One of the curious things about buying bikes these days is a good number of them don’t come with pedals. The logic is that pedals are a personal item, and any that are thrown in with the bike are likely to be thrown away soon after.
Given that Hyro is the first road bike or cyclocross bike I’ve ever purchased, this was a mild inconvenience. I decided to stick with what I knew best: flat or platform pedals. Having had a bad experience with Bino’s stock, plastic-bodied folding pedals, where the pedal axle broke inside the body with zero possibility of repair, I wanted to invest in quality items this time around.
Shimano’s Saint component group was made for downhill mountain bike racing, and it provides a high-quality set of flat pedals in the PD-MX80s.

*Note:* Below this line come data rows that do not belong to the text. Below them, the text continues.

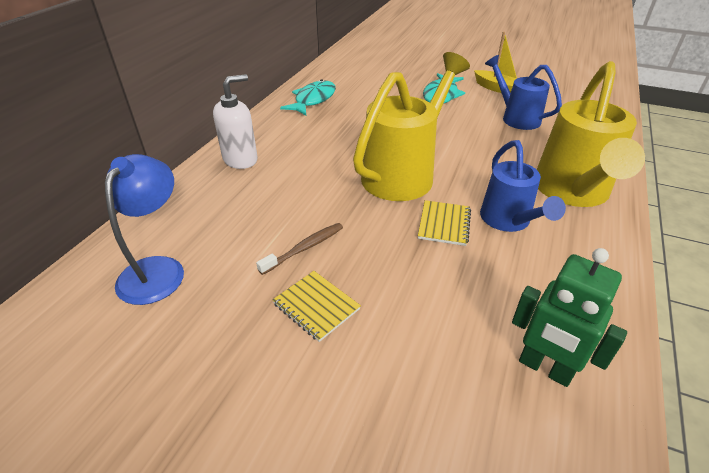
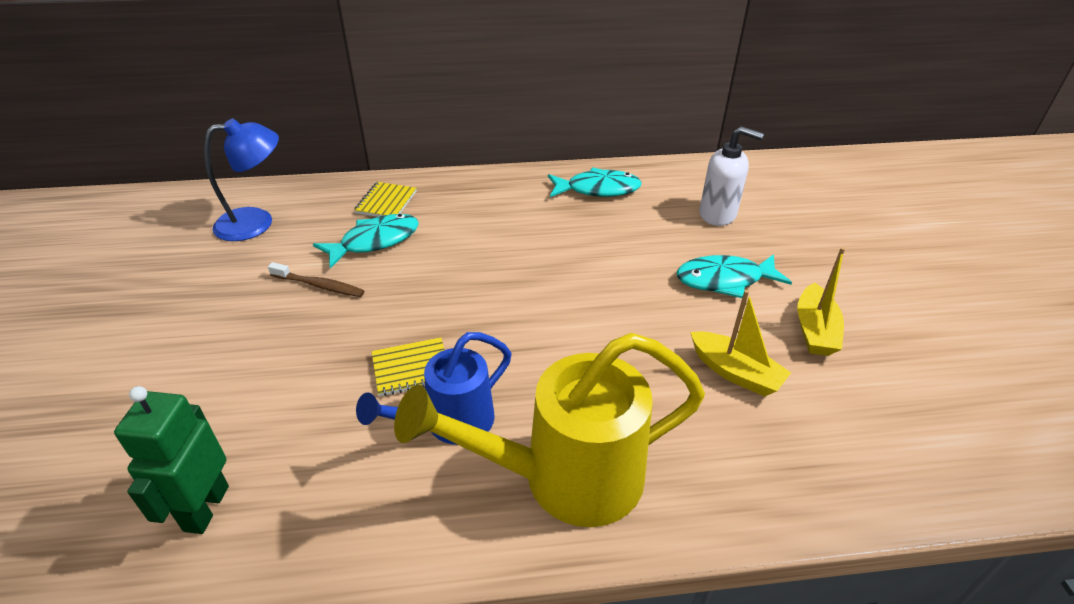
camera: 60 degrees right, 0 degrees up
white soap dispenser [213,74,258,169] -> white soap dispenser moved to [699,126,764,226]
yellow notebook [273,271,361,342] -> yellow notebook moved to [354,182,416,217]
yellow watering can [353,52,470,201] -> none
blue watering can [485,55,562,130] -> yellow boat [690,290,791,396]
none -> turquoise fish [313,214,419,268]

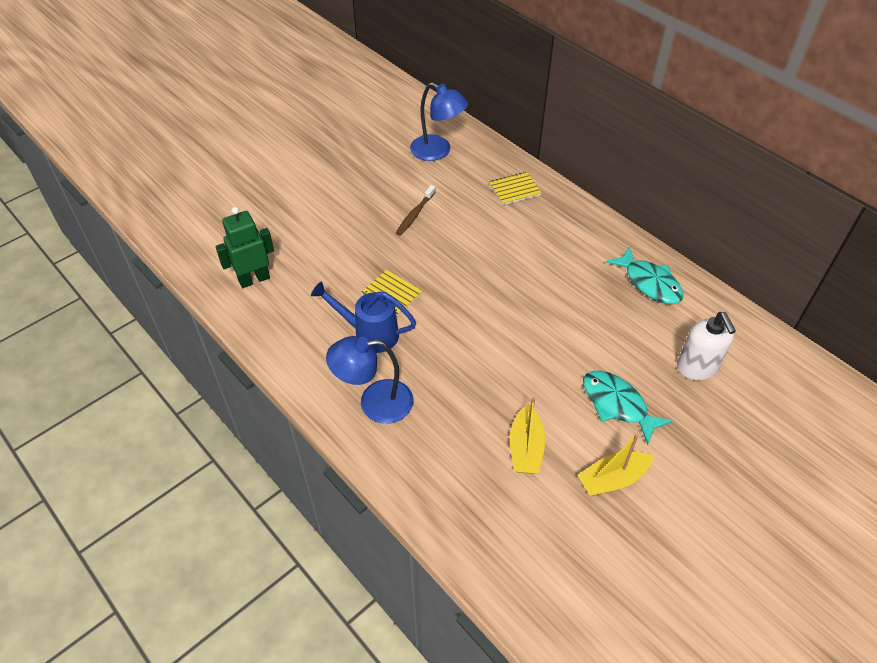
camera: 55 degrees right, 10 degrees up
brown toothbrush [268,262,364,297] -> brown toothbrush turned 45 degrees clockwise [396,185,435,236]
turquoise fish [313,214,419,268] -> none
yellow watering can [394,333,705,527] -> blue lamp [326,336,414,424]

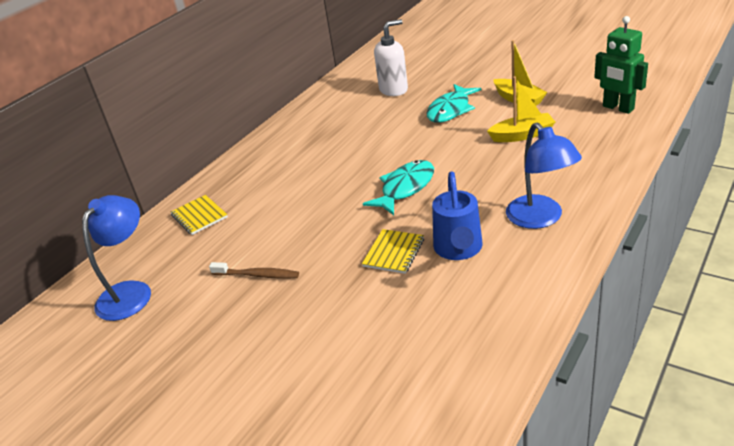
camera: 100 degrees left, 15 degrees down
green robot [216,207,274,288] -> green robot moved to [594,16,648,114]
turquoise fish [606,246,683,304] -> turquoise fish moved to [363,160,434,215]

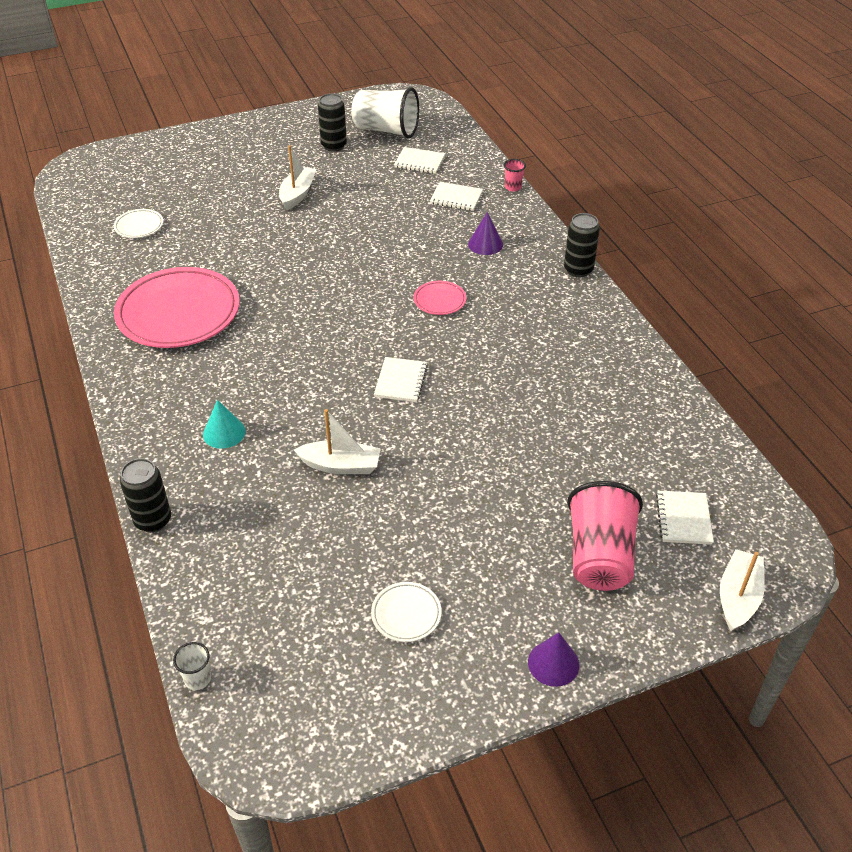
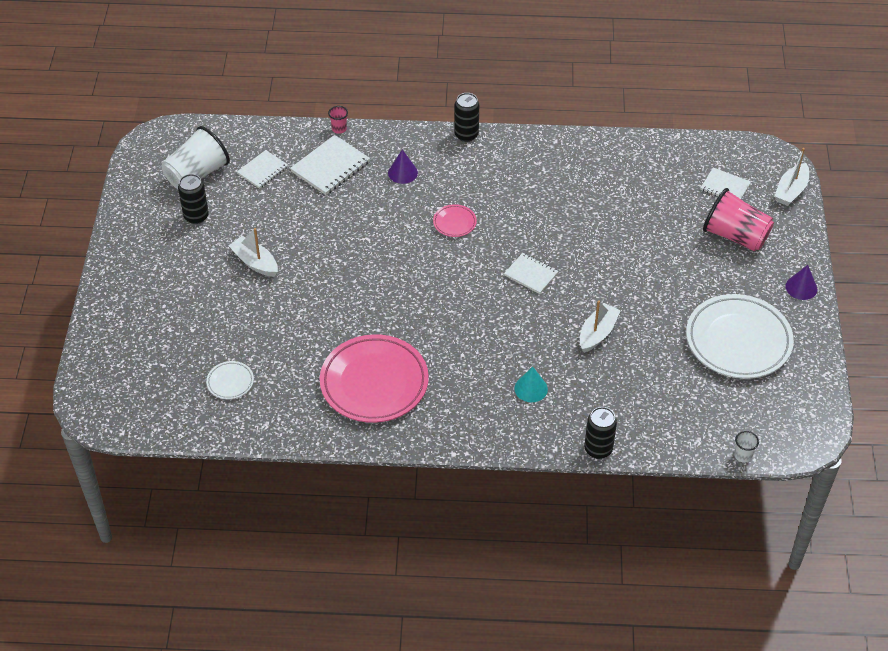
camera: 65 degrees left, 5 degrees up
white plate [371,582,442,642] -> white plate [686,294,794,379], size x2.29
white notebook [430,182,483,211] -> white notebook [290,135,370,195], size x1.56
white boat [720,549,765,631] -> white boat turned 105 degrees counterclockwise [775,148,809,206]

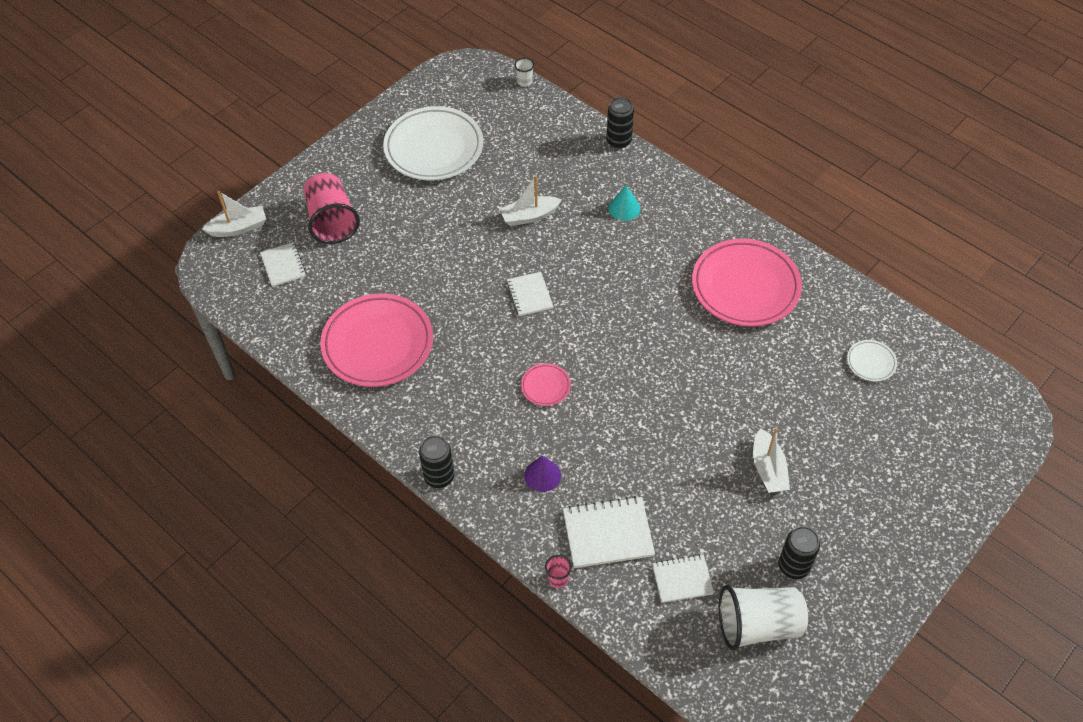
camera: 140 degrees left, 5 degrees up
purple cone [785,265,817,300] -> none
none -> pink plate [320,294,433,387]

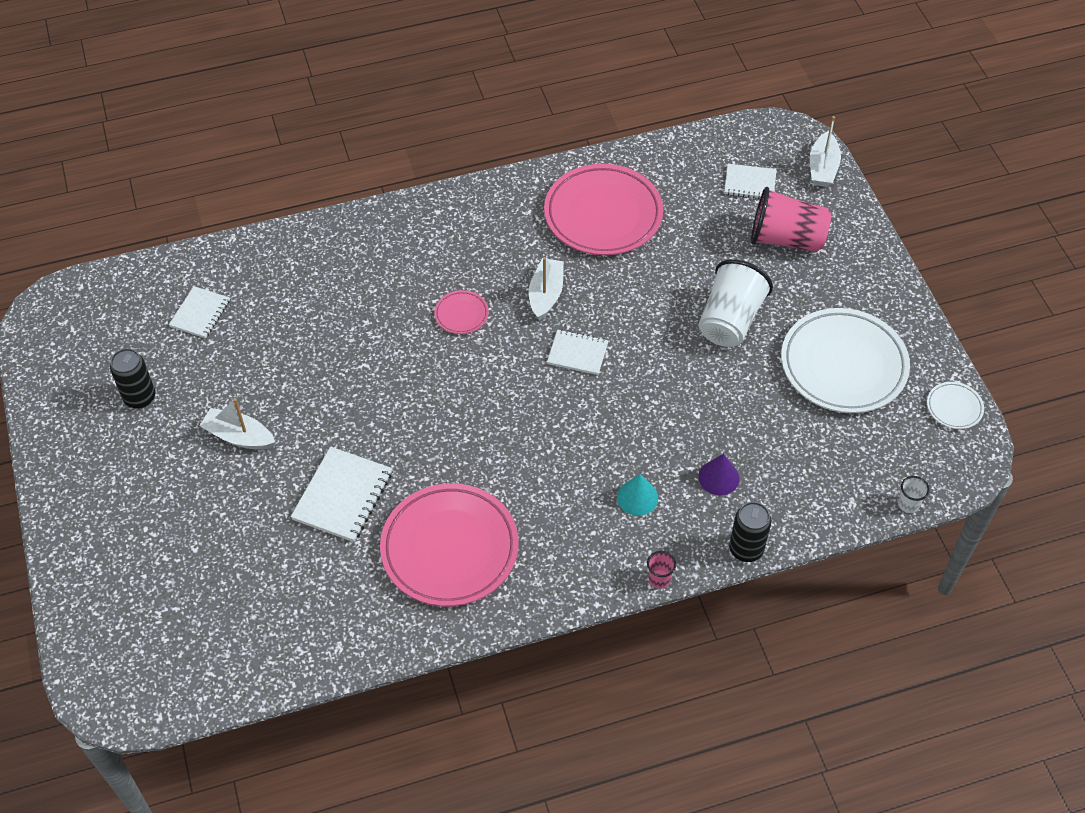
camera: 120 degrees right, 0 degrees up
black can [419,435,454,488] -> none
white boat [500,175,562,226] -> white boat moved to [529,257,564,320]
purple cone [524,456,561,492] -> purple cone moved to [698,454,739,495]
pink cup [545,555,572,588] -> pink cup moved to [647,551,676,589]
white notebook [563,496,655,568] -> white notebook moved to [291,446,392,542]
white cup [719,585,808,651] -> white cup moved to [699,259,773,347]
white plate [847,340,897,382] -> white plate moved to [927,382,984,429]

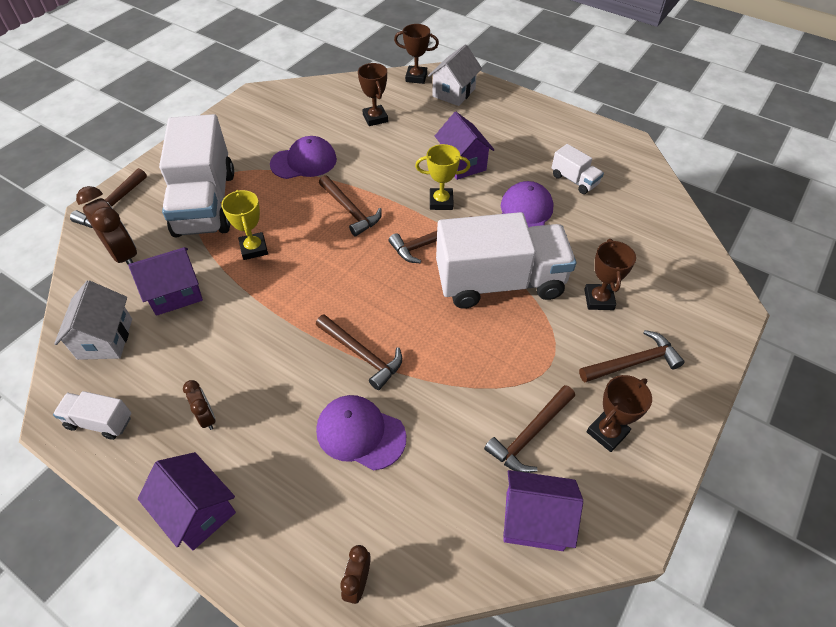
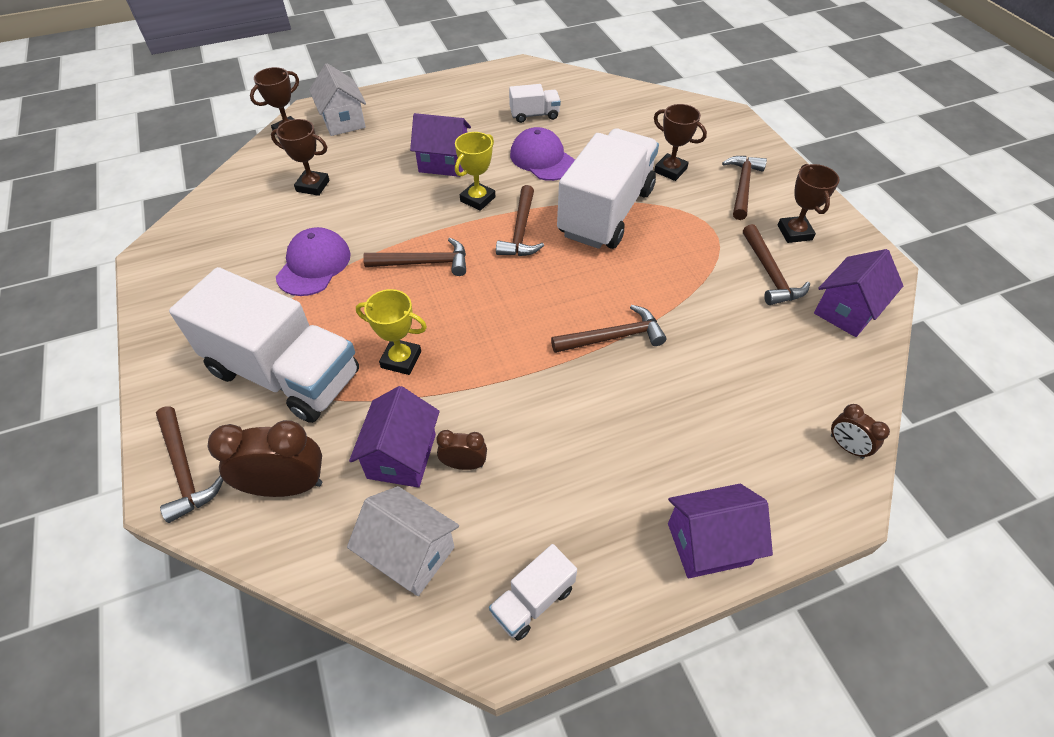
camera: 55 degrees left, 0 degrees up
brown clock [183,380,215,430] -> brown clock moved to [437,430,487,470]
purple cap [316,395,406,470] -> none

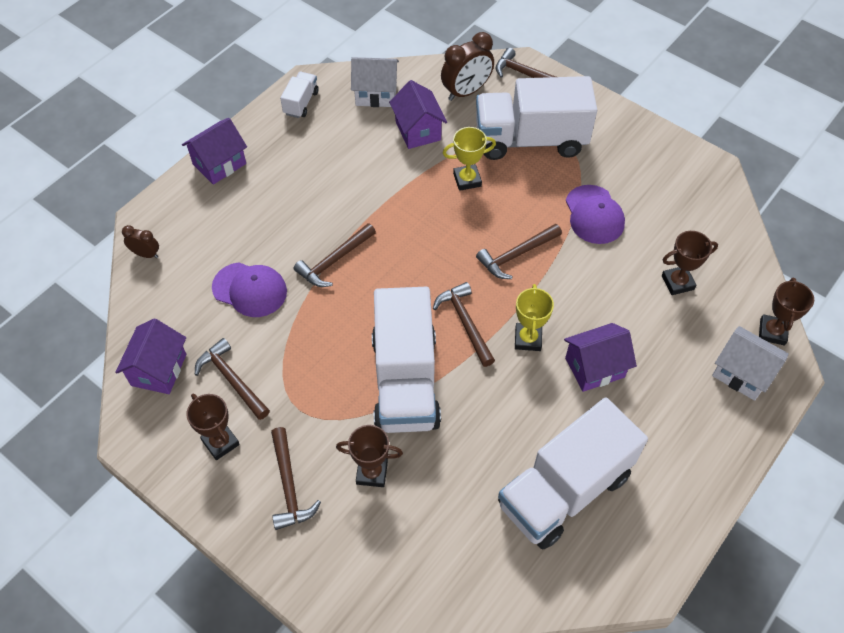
camera: 150 degrees right, 5 degrees up
brown clock [437,430,487,470] -> none
white truck [509,84,561,123] -> white truck [498,397,648,549], size x2.28
purple cap [510,127,575,181] -> purple cap moved to [212,262,287,317]

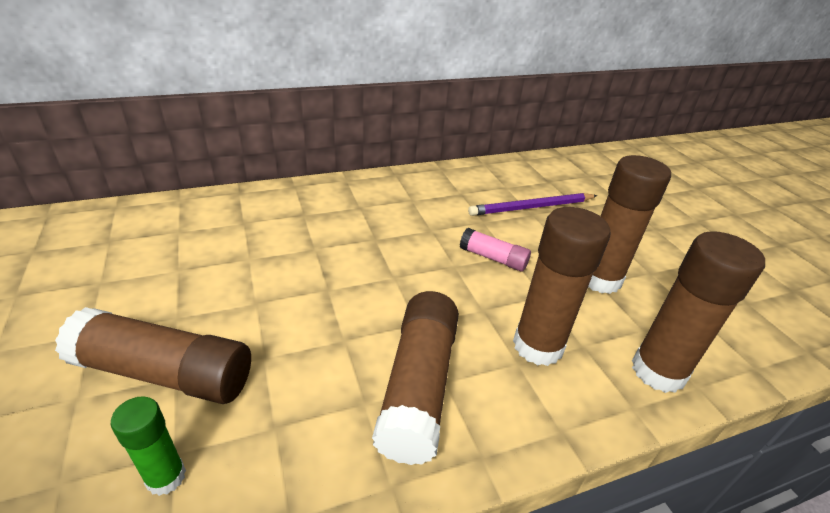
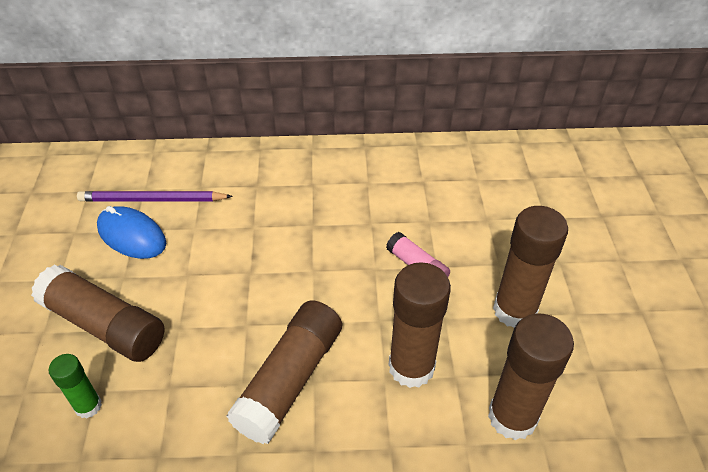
camera: 20 degrees right, 10 degrees up
purple pencil [468,193,597,216] -> purple pencil moved to [77,191,233,201]
none -> blue mouse [97,206,166,259]

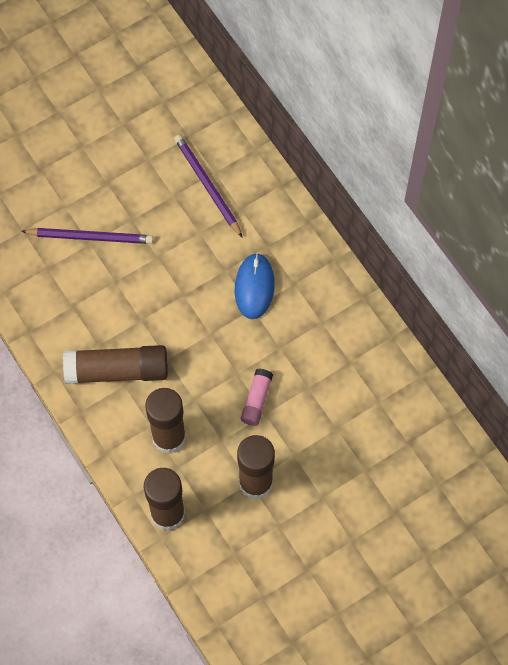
camera: 60 degrees right, 20 degrees up
brown glue stick [31,265,164,362] -> purple pencil [21,228,154,244]
green glue stick [49,354,102,418] -> none
blue mouse [97,206,166,259] -> blue mouse moved to [235,253,275,319]

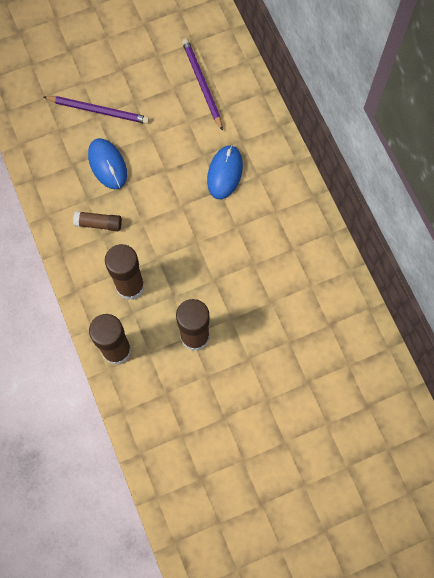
camera: 10 degrees right, 5 degrees up
brown glue stick [63,345,168,384] -> brown glue stick [73,211,122,231], size x0.54
pink glue stick [241,369,273,426] -> none
none -> blue mouse [88,138,127,190]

These chunky things have a smattering of height-adjustable and removable traction pins, which you can install, remove and adjust through the reverse side using a provided T25 Torx wrench and washers. They have a slightly concave profile for better foot location, and will install onto cranks using either a 15 mm pedal wrench or a 6 mm hex key.
Their 500 g weight aside, these have generally been very good pedals. The platform is very stiff and gives a lot of surface area to drive your foot against. Even with lots of kilometers and quite a few rainy rides on them, they’re still on the factory grease, and they still have that reassuring buttery resistance of a well-greased pedal.
My only real problem with them is the traction pins. These can be sharp. They’ve already drawn blood from me a few times and left me with a few battle scars and an infected ankle, which is no fun at all. You could certainly run the pedals with no traction pins, but your foot retention suffers – especially in wet, rainy conditions or on trail parks.